§ TASKS AND EXERCISES:
• a. Please copy everything in the circular economy passage from "Closing the loop" down to "create new products.".
• b. Pick up the passage on circular economy research and innovation after its final sentence and write the next part.

§ EXCERPTED PASSAGE:
• • • • • • •
Closing the loop on circular economy
research & innovation

As global population increases rapidly, demand for everyday basic goods such as food, transportation and manufactured products is growing at high speed. This demand is putting an enormous strain on our planet’s resources.

A circular economy development path in Europe could result in a 32% reduction of primary material consumption by 2030, and 53% by 2050. With sustainability becoming a key part of the global agenda, the circular economy is a crucial tool for decoupling economic growth from further unsustainable resource use and increased CO2 emissions.

The circular economy offers an alternative solution to our current model of take-make-dispose, reducing waste and extraction of raw materials, as resources are continuously reused and repurposed to create new products.

Circular economy as a tool for national and regional transition

Public funding is the key source of financing for Circular Economy Research & Innovation programmes: 70% are financed at national level, 18% at regional and 8% at European level.

However, national and regional strategies are partly contradictive throughout Europe, leading to fragmentation and lack of alignment on priorities for the circular economy.
• • • • • • •
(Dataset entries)
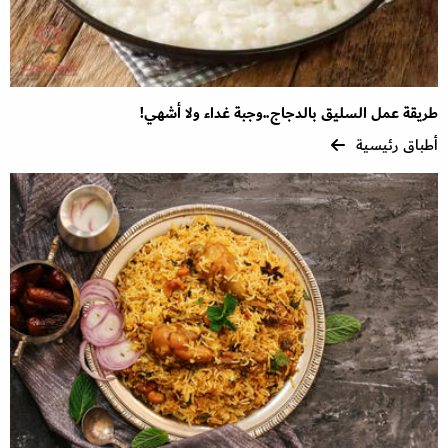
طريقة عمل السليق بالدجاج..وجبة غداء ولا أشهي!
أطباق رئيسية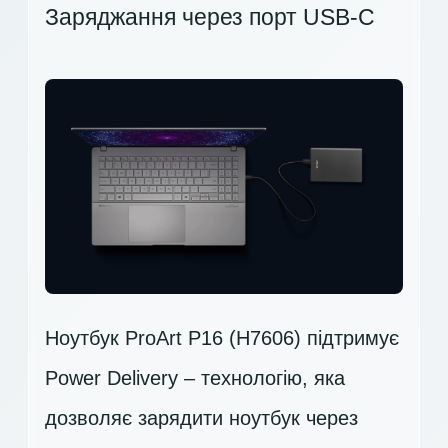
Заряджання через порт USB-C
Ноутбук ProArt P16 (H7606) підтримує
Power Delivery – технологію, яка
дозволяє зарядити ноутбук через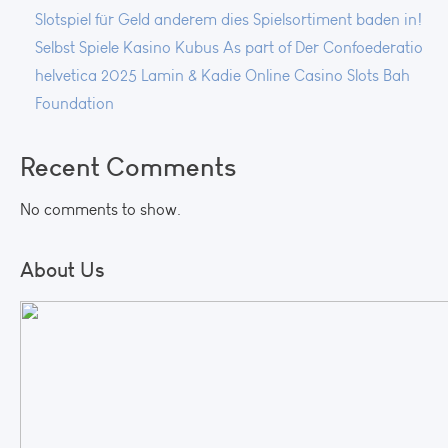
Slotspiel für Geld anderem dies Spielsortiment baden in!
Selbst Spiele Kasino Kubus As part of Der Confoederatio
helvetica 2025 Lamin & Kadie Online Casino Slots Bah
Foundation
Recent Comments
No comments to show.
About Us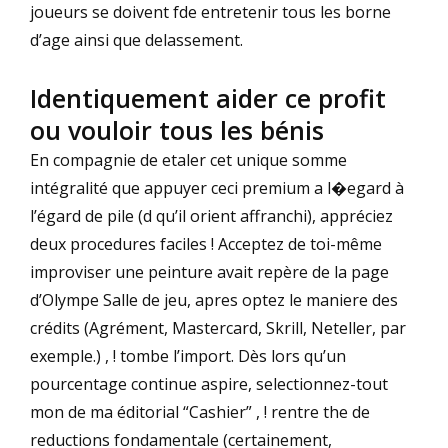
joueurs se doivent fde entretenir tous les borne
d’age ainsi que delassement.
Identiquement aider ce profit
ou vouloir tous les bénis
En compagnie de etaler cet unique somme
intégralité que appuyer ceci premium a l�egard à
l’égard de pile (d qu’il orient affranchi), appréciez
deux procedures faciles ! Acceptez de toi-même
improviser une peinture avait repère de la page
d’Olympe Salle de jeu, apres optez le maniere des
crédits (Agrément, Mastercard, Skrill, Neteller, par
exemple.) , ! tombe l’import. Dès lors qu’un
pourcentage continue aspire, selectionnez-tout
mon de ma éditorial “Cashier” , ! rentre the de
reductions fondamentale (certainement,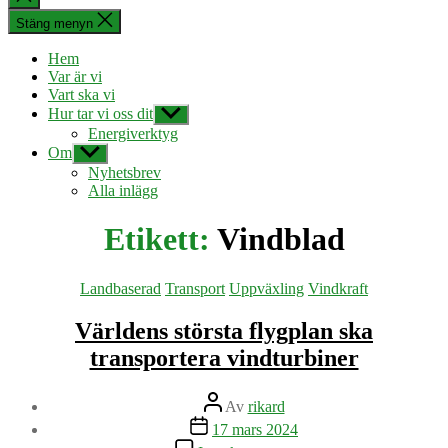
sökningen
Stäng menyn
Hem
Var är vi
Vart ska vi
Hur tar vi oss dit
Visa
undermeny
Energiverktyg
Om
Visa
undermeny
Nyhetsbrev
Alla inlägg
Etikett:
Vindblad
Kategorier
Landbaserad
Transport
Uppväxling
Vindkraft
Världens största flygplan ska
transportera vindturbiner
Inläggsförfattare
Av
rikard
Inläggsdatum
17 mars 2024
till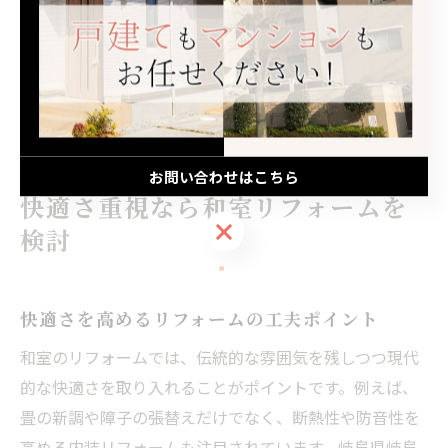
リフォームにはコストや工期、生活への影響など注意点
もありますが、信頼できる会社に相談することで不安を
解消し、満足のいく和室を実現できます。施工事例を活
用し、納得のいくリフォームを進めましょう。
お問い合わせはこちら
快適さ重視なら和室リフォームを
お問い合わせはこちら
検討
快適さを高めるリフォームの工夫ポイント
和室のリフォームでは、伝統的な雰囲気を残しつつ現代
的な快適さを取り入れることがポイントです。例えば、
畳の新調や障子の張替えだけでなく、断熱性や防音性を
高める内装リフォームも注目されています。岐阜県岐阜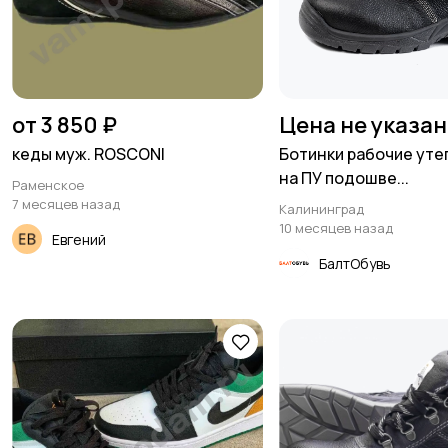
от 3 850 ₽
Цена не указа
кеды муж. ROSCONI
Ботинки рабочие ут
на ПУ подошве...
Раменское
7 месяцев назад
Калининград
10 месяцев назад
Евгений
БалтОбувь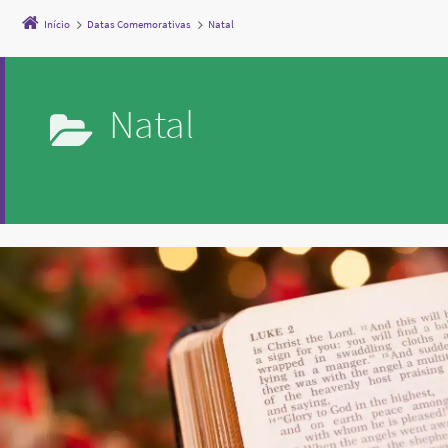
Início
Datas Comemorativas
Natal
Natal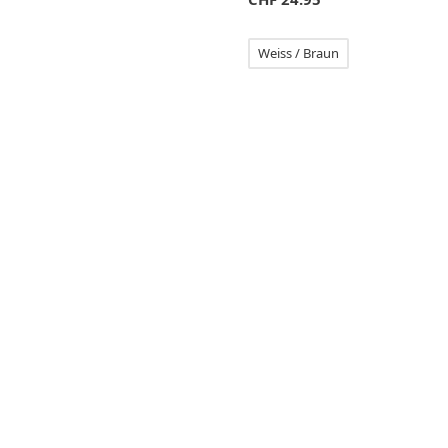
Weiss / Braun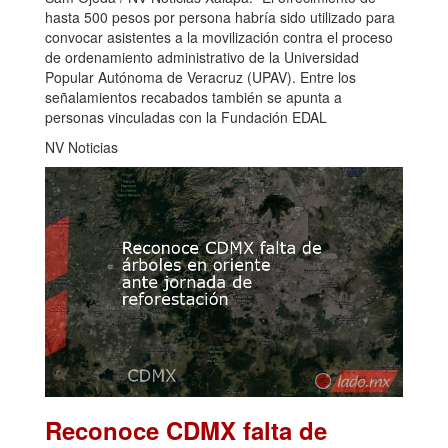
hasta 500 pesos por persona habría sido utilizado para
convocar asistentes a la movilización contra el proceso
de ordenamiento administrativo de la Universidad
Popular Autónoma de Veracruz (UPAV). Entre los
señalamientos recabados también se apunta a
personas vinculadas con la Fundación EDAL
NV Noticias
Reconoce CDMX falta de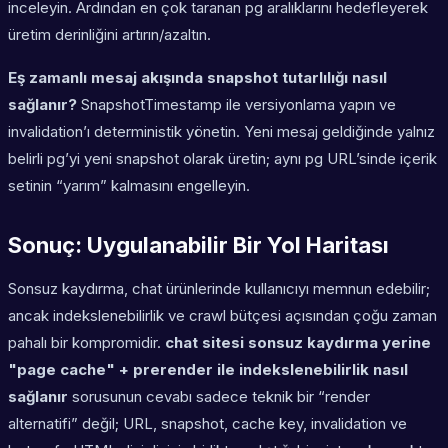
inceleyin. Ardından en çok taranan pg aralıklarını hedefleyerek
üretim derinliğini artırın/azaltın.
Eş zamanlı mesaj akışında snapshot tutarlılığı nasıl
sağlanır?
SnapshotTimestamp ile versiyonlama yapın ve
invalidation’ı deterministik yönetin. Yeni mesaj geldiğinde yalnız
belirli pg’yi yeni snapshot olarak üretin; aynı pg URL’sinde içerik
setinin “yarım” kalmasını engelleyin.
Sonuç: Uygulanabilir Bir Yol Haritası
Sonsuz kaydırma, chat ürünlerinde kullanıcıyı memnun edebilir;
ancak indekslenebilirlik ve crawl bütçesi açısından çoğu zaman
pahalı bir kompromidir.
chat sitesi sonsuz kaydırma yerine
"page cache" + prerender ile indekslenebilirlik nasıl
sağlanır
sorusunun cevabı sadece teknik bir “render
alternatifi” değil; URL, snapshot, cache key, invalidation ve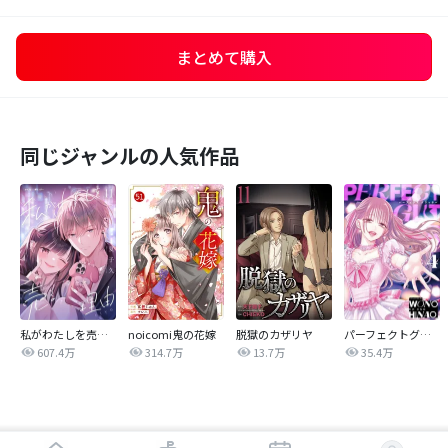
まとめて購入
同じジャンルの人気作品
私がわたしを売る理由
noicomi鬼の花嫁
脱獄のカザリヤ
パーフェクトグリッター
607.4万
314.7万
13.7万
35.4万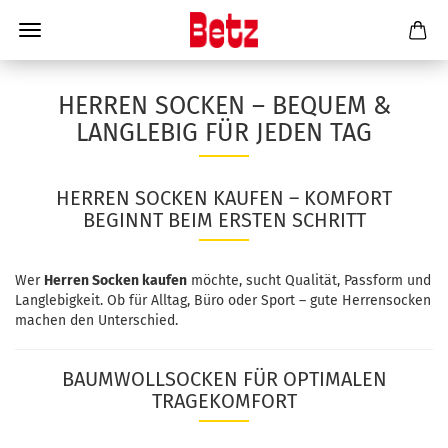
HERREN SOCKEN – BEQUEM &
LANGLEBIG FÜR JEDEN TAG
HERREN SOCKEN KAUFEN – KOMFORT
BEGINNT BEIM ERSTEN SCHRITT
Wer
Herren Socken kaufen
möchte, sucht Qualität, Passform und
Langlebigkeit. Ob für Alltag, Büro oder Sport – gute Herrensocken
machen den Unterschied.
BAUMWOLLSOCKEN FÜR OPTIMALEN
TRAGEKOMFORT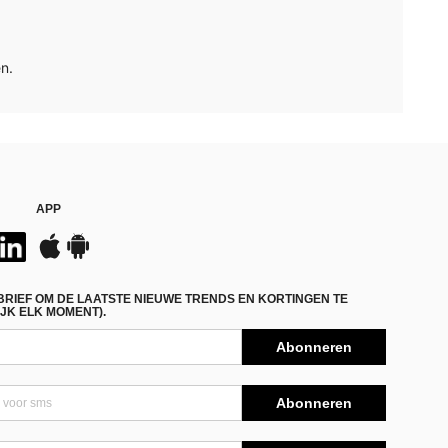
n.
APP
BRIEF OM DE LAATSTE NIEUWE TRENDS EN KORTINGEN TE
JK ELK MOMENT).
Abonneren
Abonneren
• • • • • • •
§ TASK-BY-TASK RESULTS:
• a.
Closing the loop on circular economy
research & innovation

As global population increases rapidly, demand for everyday basic goods such as food, transportation and manufactured products is growing at high speed. This demand is putting an enormous strain on our planet’s resources.

A circular economy development path in Europe could result in a 32% reduction of primary material consumption by 2030, and 53% by 2050. With sustainability becoming a key part of the global agenda, the circular economy is a crucial tool for decoupling economic growth from further unsustainable resource use and increased CO2 emissions.

The circular economy offers an alternative solution to our current model of take-make-dispose, reducing waste and extraction of raw materials, as resources are continuously reused and repurposed to create new products.

• b.
We need a more systemic and integrative approach to meet this challenge.

Circular economy is often not directly addressed or defined in funding programmes – with many focusing on specific sectors, which doesn’t consider the interdisciplinarity of circular economy.

Funding often occurs on a very technical level, looking into specific aspects of the value chain rather than with a systemic and holistic approach.

The lack of generic circular economy indicators makes it hard to evaluate the impact of programmes, projects having their specific bottom-up indicators.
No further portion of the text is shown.